Ed clears his throat and checks his smartwatch. “Ethan, I want you down there. See what your source is willing to confirm and get a statement on the record.”
“All right, here’s how this works,” Cara says to me. “C.J. and my guy can keep gathering updates from the scene. We’ll put the feed up on the front page of the website and supplement with any additional details that come in. Avery, if you’
re up to it…”
“Yes.” I asked for this. A chance at a real story. No way I’m backing down now. “I’m all over it.”
“You’re sending her?” Cyle appears behind Ed like the Ghost of Shitting in My Cereal.
“Problem?” Ethan’s still itching for a fight. Doesn’t matter who. Cyle’s as good a target as any right now.
“Yeah.” Cyle hacks his answer like he’s got a pepper flake stuck on the back of his throat. “She’s too green. Let me send one of my people.”
The insinuation being that, despite my assignment to the online section, I am not one of his people. I’m the enemy in the cold war between print and digital.
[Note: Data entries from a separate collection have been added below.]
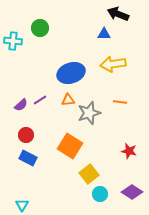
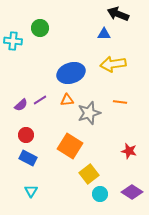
orange triangle: moved 1 px left
cyan triangle: moved 9 px right, 14 px up
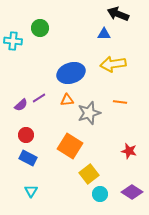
purple line: moved 1 px left, 2 px up
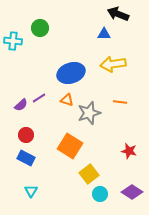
orange triangle: rotated 24 degrees clockwise
blue rectangle: moved 2 px left
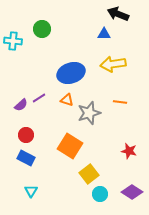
green circle: moved 2 px right, 1 px down
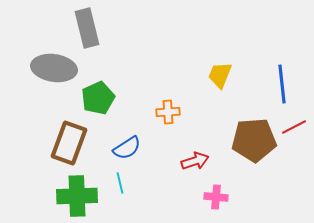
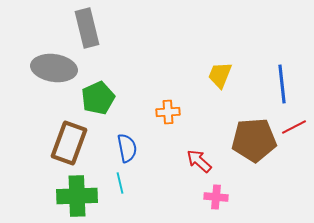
blue semicircle: rotated 68 degrees counterclockwise
red arrow: moved 4 px right; rotated 120 degrees counterclockwise
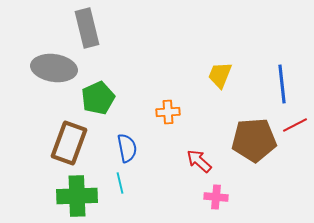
red line: moved 1 px right, 2 px up
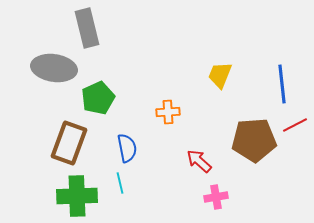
pink cross: rotated 15 degrees counterclockwise
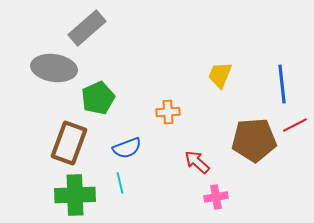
gray rectangle: rotated 63 degrees clockwise
blue semicircle: rotated 80 degrees clockwise
red arrow: moved 2 px left, 1 px down
green cross: moved 2 px left, 1 px up
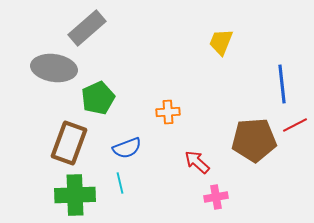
yellow trapezoid: moved 1 px right, 33 px up
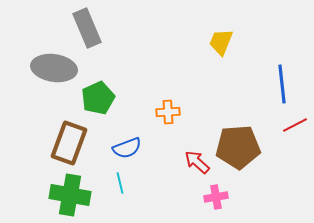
gray rectangle: rotated 72 degrees counterclockwise
brown pentagon: moved 16 px left, 7 px down
green cross: moved 5 px left; rotated 12 degrees clockwise
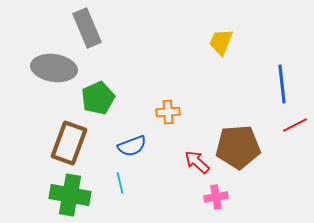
blue semicircle: moved 5 px right, 2 px up
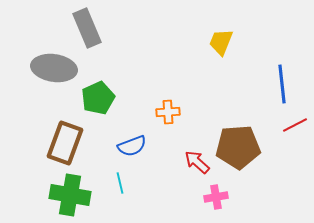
brown rectangle: moved 4 px left
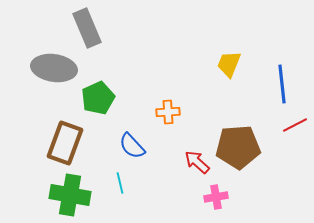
yellow trapezoid: moved 8 px right, 22 px down
blue semicircle: rotated 68 degrees clockwise
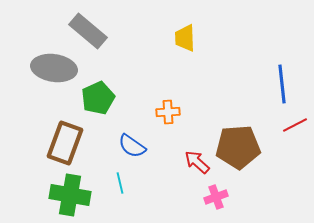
gray rectangle: moved 1 px right, 3 px down; rotated 27 degrees counterclockwise
yellow trapezoid: moved 44 px left, 26 px up; rotated 24 degrees counterclockwise
blue semicircle: rotated 12 degrees counterclockwise
pink cross: rotated 10 degrees counterclockwise
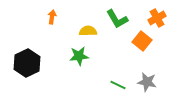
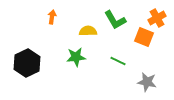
green L-shape: moved 2 px left, 1 px down
orange square: moved 2 px right, 4 px up; rotated 18 degrees counterclockwise
green star: moved 3 px left, 1 px down
green line: moved 24 px up
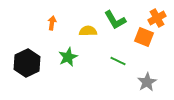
orange arrow: moved 6 px down
green star: moved 8 px left; rotated 18 degrees counterclockwise
gray star: rotated 30 degrees clockwise
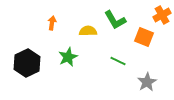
orange cross: moved 5 px right, 3 px up
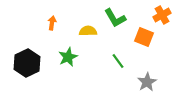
green L-shape: moved 2 px up
green line: rotated 28 degrees clockwise
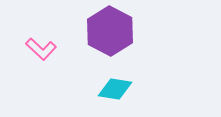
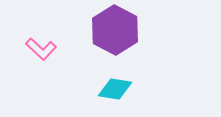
purple hexagon: moved 5 px right, 1 px up
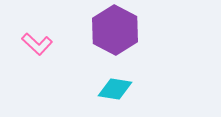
pink L-shape: moved 4 px left, 5 px up
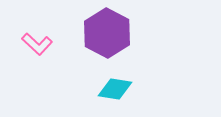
purple hexagon: moved 8 px left, 3 px down
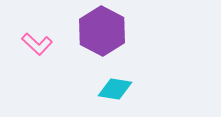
purple hexagon: moved 5 px left, 2 px up
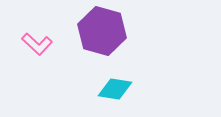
purple hexagon: rotated 12 degrees counterclockwise
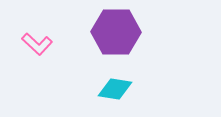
purple hexagon: moved 14 px right, 1 px down; rotated 15 degrees counterclockwise
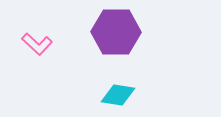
cyan diamond: moved 3 px right, 6 px down
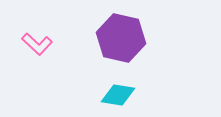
purple hexagon: moved 5 px right, 6 px down; rotated 12 degrees clockwise
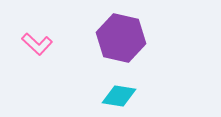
cyan diamond: moved 1 px right, 1 px down
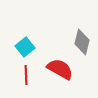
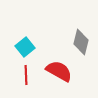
gray diamond: moved 1 px left
red semicircle: moved 1 px left, 2 px down
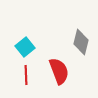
red semicircle: rotated 40 degrees clockwise
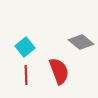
gray diamond: rotated 65 degrees counterclockwise
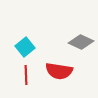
gray diamond: rotated 15 degrees counterclockwise
red semicircle: rotated 120 degrees clockwise
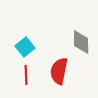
gray diamond: rotated 65 degrees clockwise
red semicircle: rotated 92 degrees clockwise
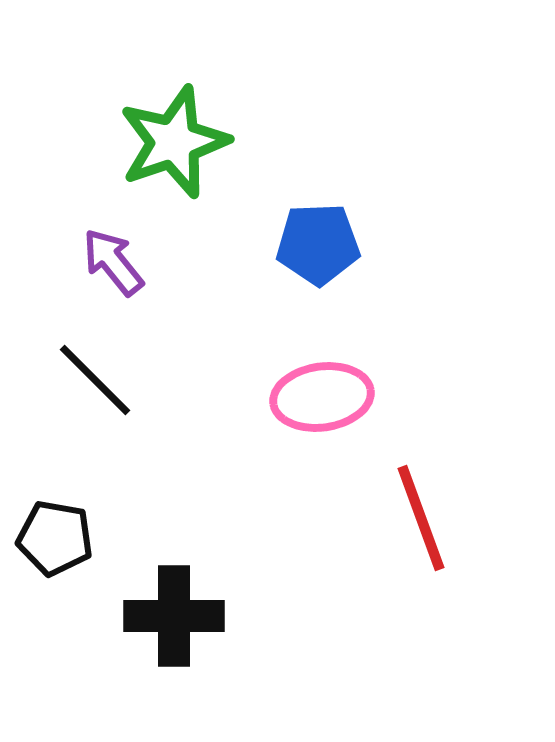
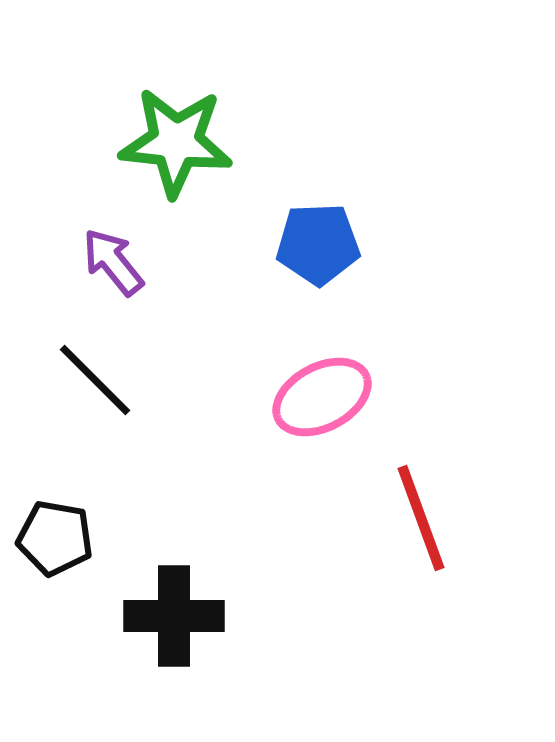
green star: moved 2 px right; rotated 25 degrees clockwise
pink ellipse: rotated 20 degrees counterclockwise
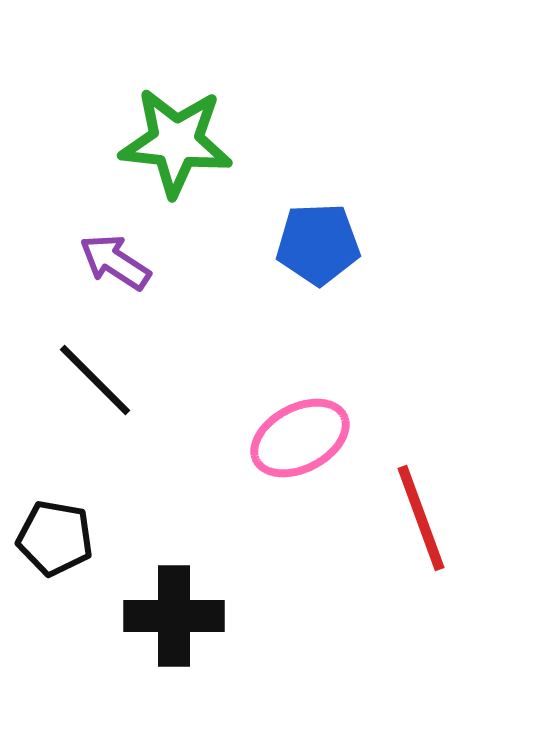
purple arrow: moved 2 px right; rotated 18 degrees counterclockwise
pink ellipse: moved 22 px left, 41 px down
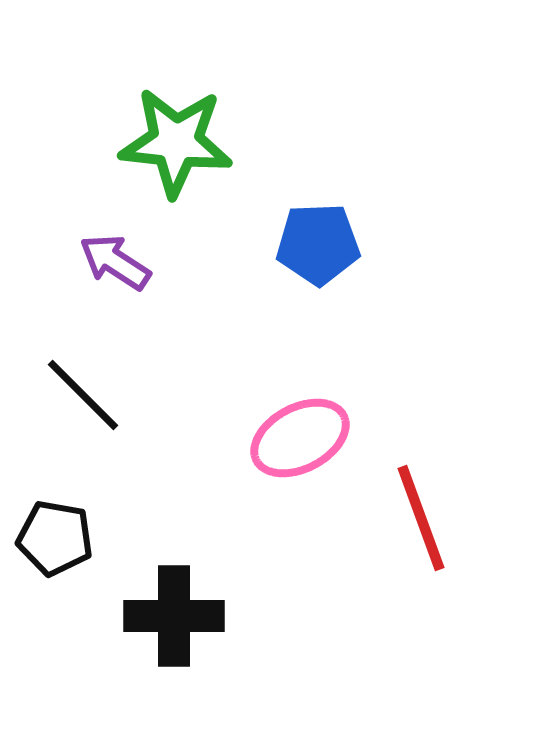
black line: moved 12 px left, 15 px down
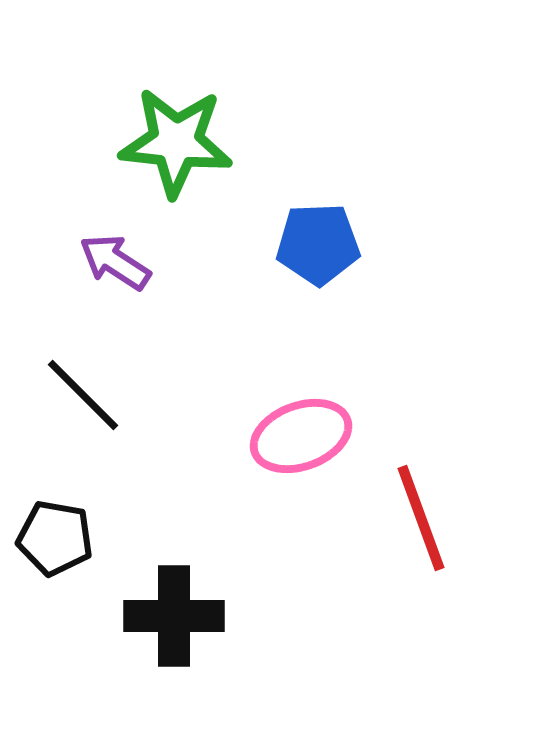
pink ellipse: moved 1 px right, 2 px up; rotated 8 degrees clockwise
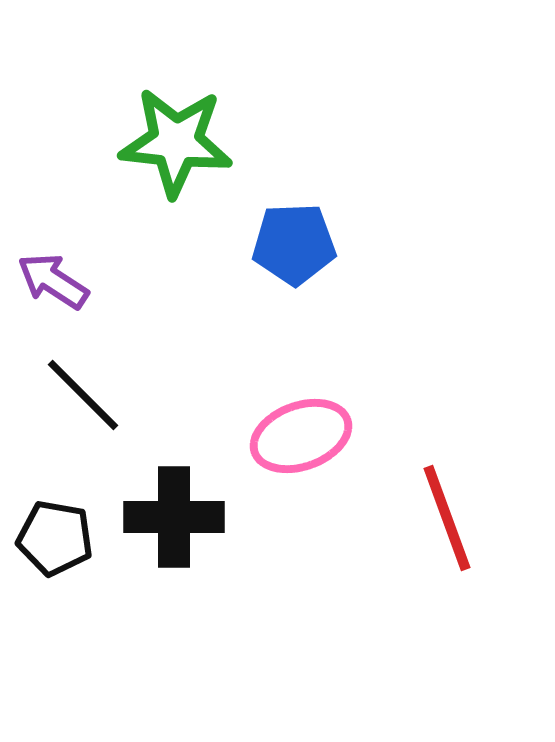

“I can handle it.” Looking Cara dead in her crisp blue eyes, I straighten my spine. “There’s no one more qualified to report this story than me.”
“Oh, come on.” Cyle all but stomps his feet. “This chick’s never covered something like this. She’ll get railroaded out there, and that’s only if she isn’t trampled first.”
“This chick ran three miles with a bullet in her leg.”
The words are out of my mouth and snap off the walls before I know I’ve spoken. Then it’s the absolute silence after a gunshot cracks through the air and everyone holds their breath and strains their ears. The phantom pain behind the scar on my leg throbs and burns as if it were still fresh.
“And the next time you call me a chick, you better be wearing a cup.”
In my peripheral vision, I think I catch Ed’s lips twitch.
“That settles it,” Cara says. When I check her face to gauge the fallout of my outburst, she looks almost proud. “Go with Ethan. I want a write-up for the website by five a.m.”
* * *
After the debate has ended and the others have dispersed, I go to the bathroom to change my outfit. I can’t run around in this dress, so I’ve got no choice but to change back into the clothes I’ve been wearing since Friday night. As I’m walking back to my desk, Ed gets my attention and calls me into his office, then shuts the door behind us.
“Are you sure you’re up to this?” he asks, standing in the center of the room.